The study of the role of women in particular in the society of Anglo-Saxon England has been a topic of academic research in history and gender studies since the 1980s. A seminal study was published by Christine Fell as Women in Anglo-Saxon England in 1984. According to Fell, women were "near equal companions to the males in their lives, such as husbands and brothers, much more than in any other era before modern time". Despite this sense of equality in some strata of society, Anglo Saxon women were still subject to concubinage. This equal status prevailed until the Norman Conquest of 1066, at which point a military society re-envisioned women as unimportant.

Gender was influenced by social status, religion and sexuality. Many women in Anglo-Saxon England were of solid stance in society. They were not only allowed to have private influence, but also a wide liberty of intervention in public affairs.

Women and children were generally involved in tasks that required little physical work. Though, due to climate and weather constraints, women may have done the work that needed attention at the time. While men were ox-herders, labourers, swine-herders, and so forth, women were cheese-makers and dairy-maids. They were also bakers, though not cooks. In Old English the word for cook is coc, and is only found in the masculine form, while baecere and bascestre respectively represent the feminine and masculine forms of baker. Female slaves were corn-grinders, serving maids, wet-nurses, weavers, and seamstresses. Common free women may have been found spinning as well as weaving. Women and ladies, including queens, would serve drinks for company and family. This was not only a job for a woman of lower-class, though it would have likely been done by a low-class woman if one were present. Women of this time were also entertainers, comedians, and singers, and may have been employed by households or travelling groups.

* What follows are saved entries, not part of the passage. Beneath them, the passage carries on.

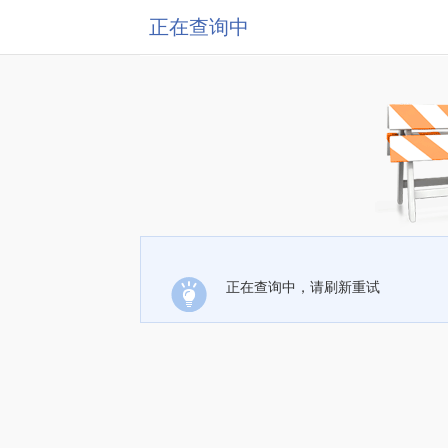
正在查询中
正在查询中，请刷新重试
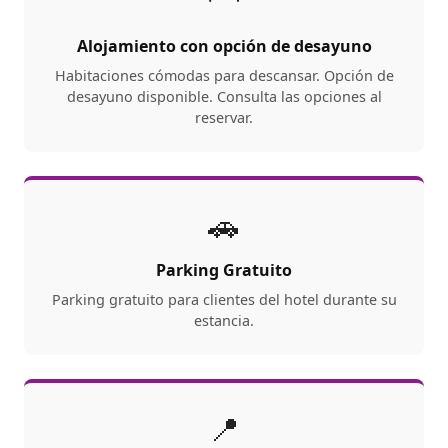
Alojamiento con opción de desayuno
Habitaciones cómodas para descansar. Opción de
desayuno disponible. Consulta las opciones al
reservar.
🚗
Parking Gratuito
Parking gratuito para clientes del hotel durante su
estancia.
📍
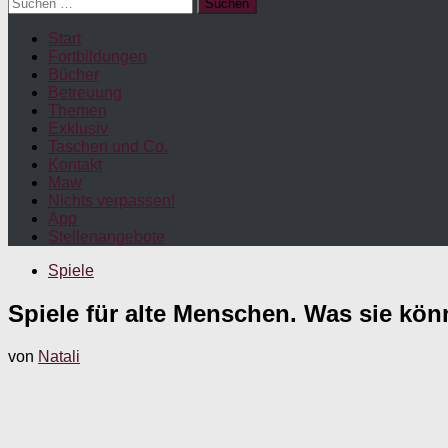
Suchen
nach:
Start
Fortbildungen
Bücher
Betreuung
Themen
Exklusiv
Taschen und Co.
Kontakt
Maw
Nichts verpassen!
App
Stellenangebote
Spiele
Spiele für alte Menschen. Was sie kö
von
Natali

Churches in Anglo-Saxon England stressed doctrines that preached about virginity as a virtue and faithful monogamy; this is believed to have limited an individual’s chances of acquiring status, political power and property. Anglo-Saxon England was the first place in history that women had been raised to sainthood, and this was the strongest immediately following the acceptance of Christianity. Within the church women appeared to have been equal as well there are evidences of anti-feminism found in Homilies. Although anti-feminism was found in Homilies, it does not seem to hold true in practice. Women who went into the convent and took vows of poverty, chastity and obedience were glorified in the eyes of the Church and its Fathers. The convent offered self-development and social responsibility to women, something that women are fighting for today. Uniquely, the Anglo-Saxon church had institutions that consisted of male and female monasteries, located together but segregated, and in these the female abbot had the headship of the institution. Convents were run by abbesses, and this was an opportunity for women to have a position of authority. They were responsible for the finances and managing the property, with some the help of the other nuns. This control that women had did not survive the Viking invasion of 789, although women continued to play a major role in the church in late Anglo-Saxon England. Single gendered convents and monasteries had the chores that were commonly done by the other sex would have been performed by the common sex in that location; examples are men would have worked in the kitchens of monasteries and women would have worked in the gardens of nunneries.